Dataset entries ▸

-- -- --

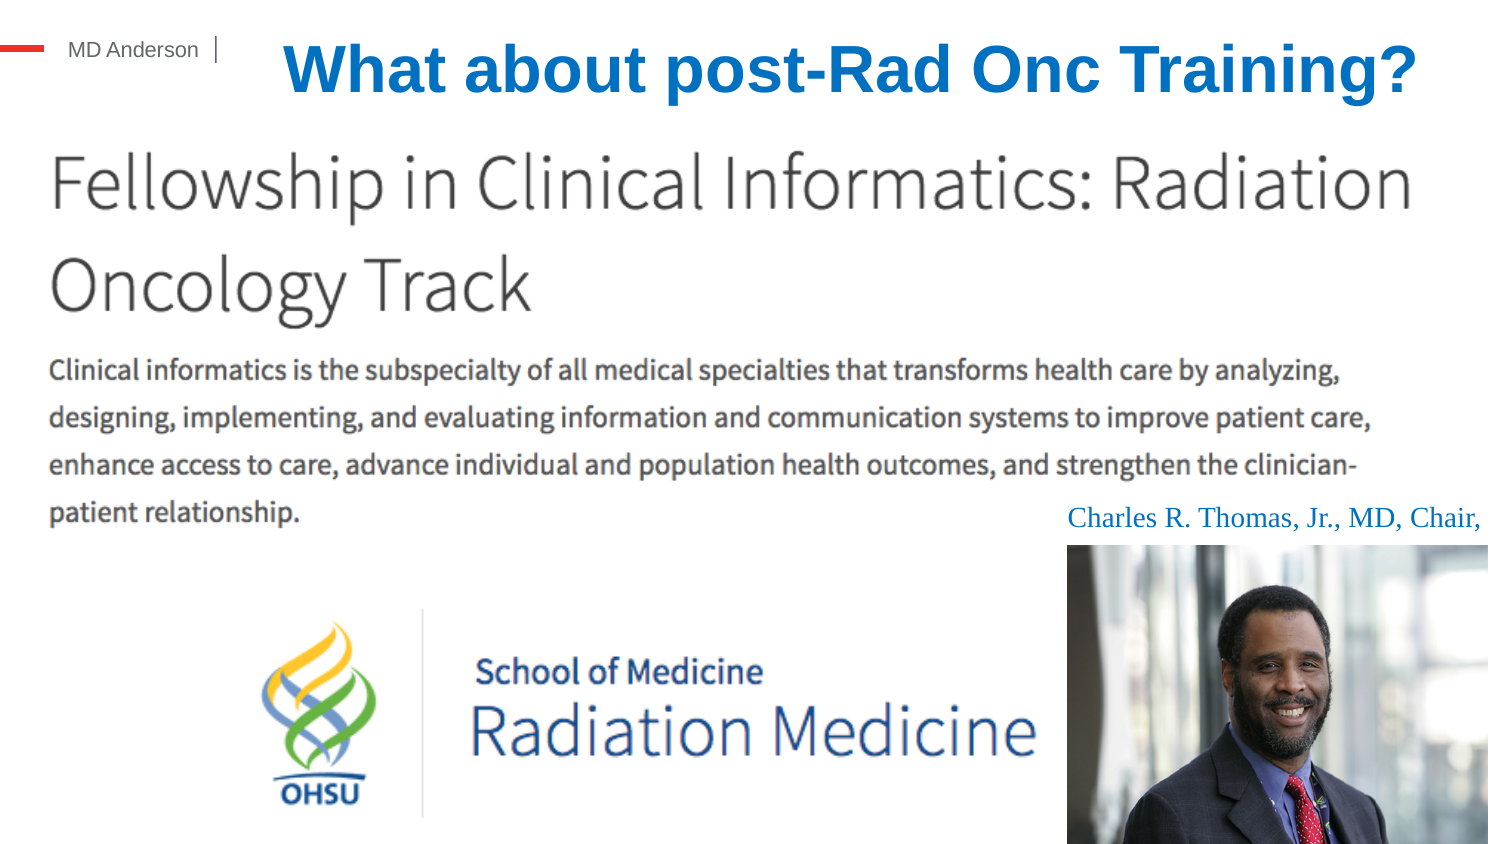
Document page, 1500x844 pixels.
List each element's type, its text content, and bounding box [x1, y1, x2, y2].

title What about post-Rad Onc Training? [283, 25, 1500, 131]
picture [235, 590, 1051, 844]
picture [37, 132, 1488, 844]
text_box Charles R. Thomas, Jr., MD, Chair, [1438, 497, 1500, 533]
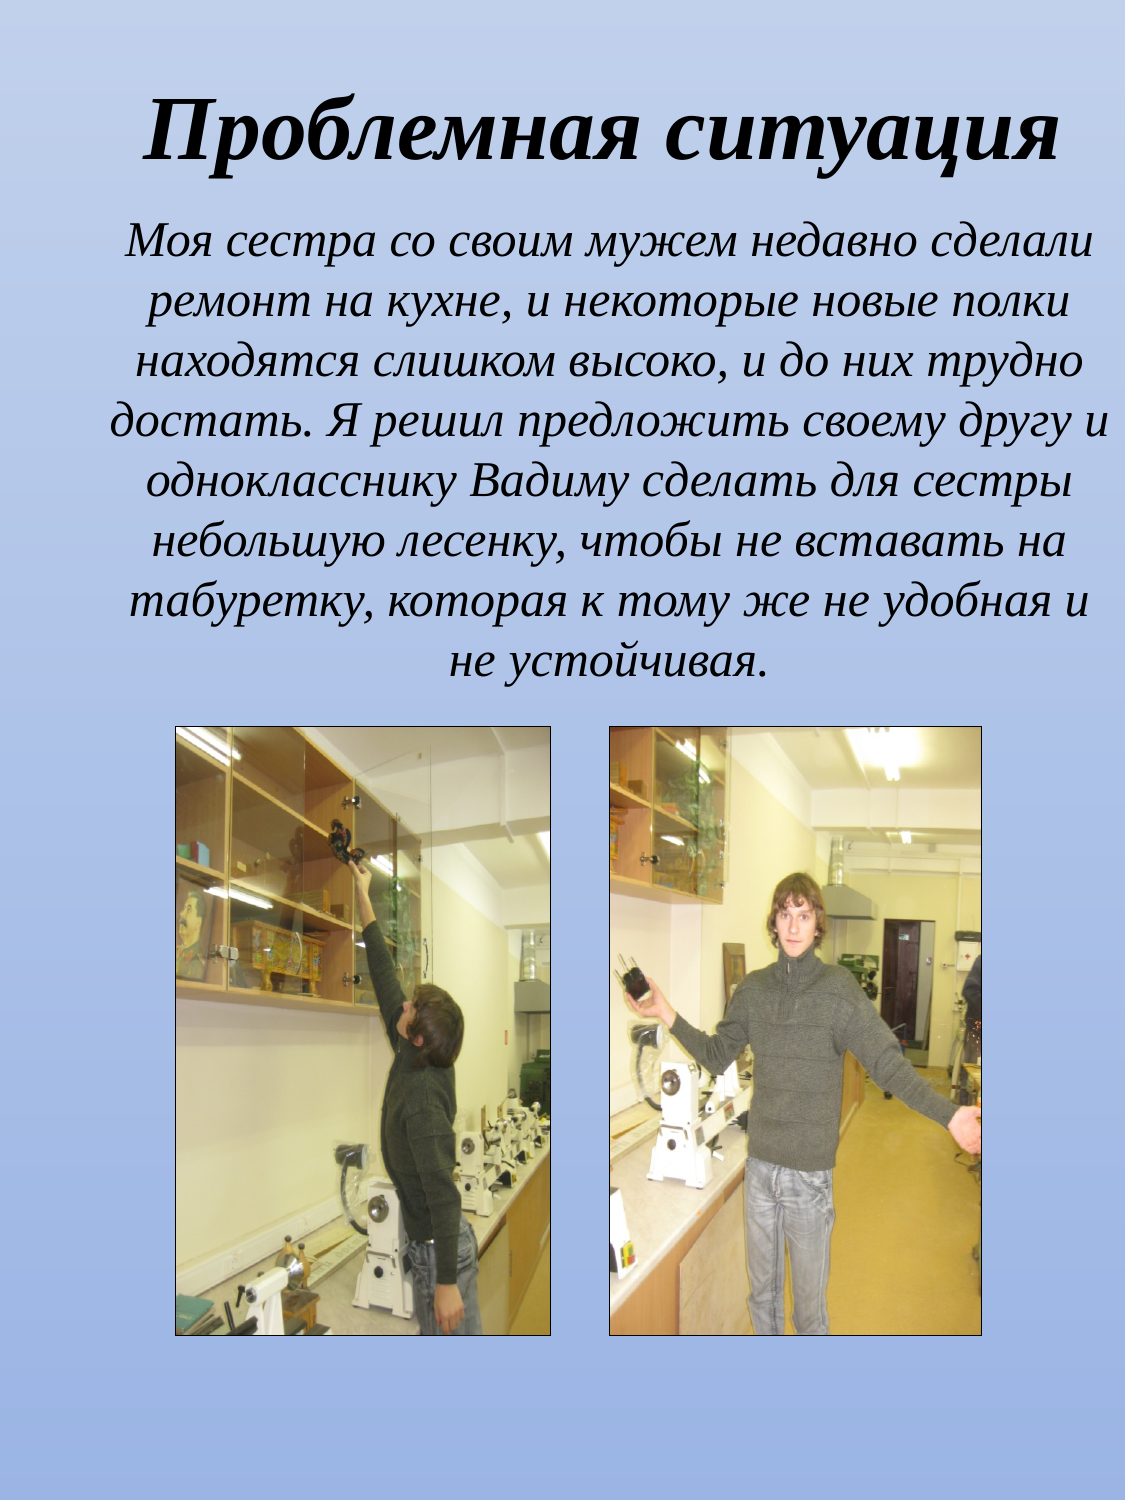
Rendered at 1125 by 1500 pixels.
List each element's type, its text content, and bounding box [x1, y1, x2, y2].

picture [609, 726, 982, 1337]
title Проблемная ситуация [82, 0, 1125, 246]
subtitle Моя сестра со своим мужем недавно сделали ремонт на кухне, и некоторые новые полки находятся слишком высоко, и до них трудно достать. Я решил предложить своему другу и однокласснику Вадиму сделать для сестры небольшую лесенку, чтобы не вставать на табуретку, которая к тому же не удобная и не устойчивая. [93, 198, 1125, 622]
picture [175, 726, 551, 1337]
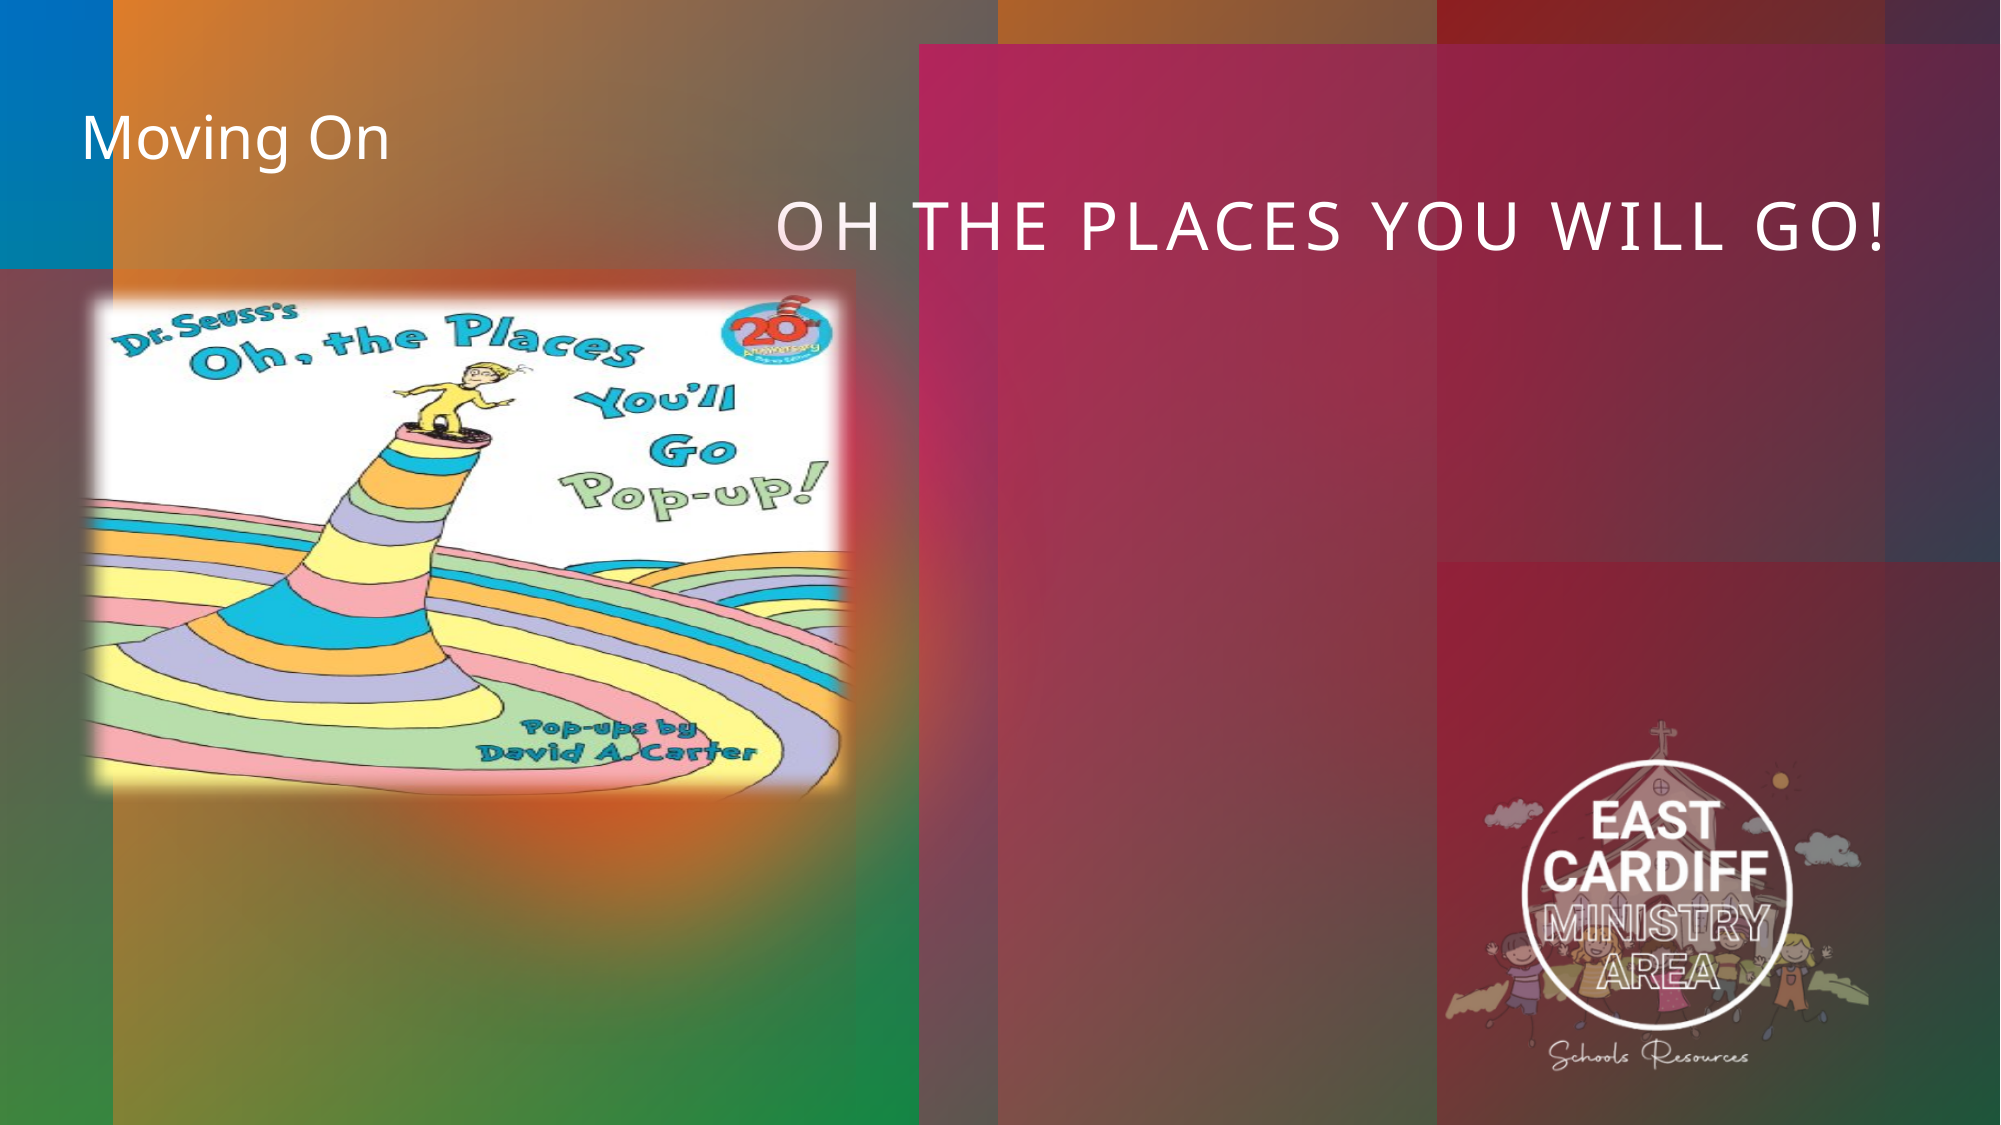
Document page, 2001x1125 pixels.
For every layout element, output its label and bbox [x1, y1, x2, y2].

-- -- --

Work order ▸
Wherever a line of the entries holds the string "pixels", copy that line.

Answer space ▸
Document page, 1500x844 pixels.
Rendered at 1125 by 1500 pixels.
Document page, 2001x1125 pixels.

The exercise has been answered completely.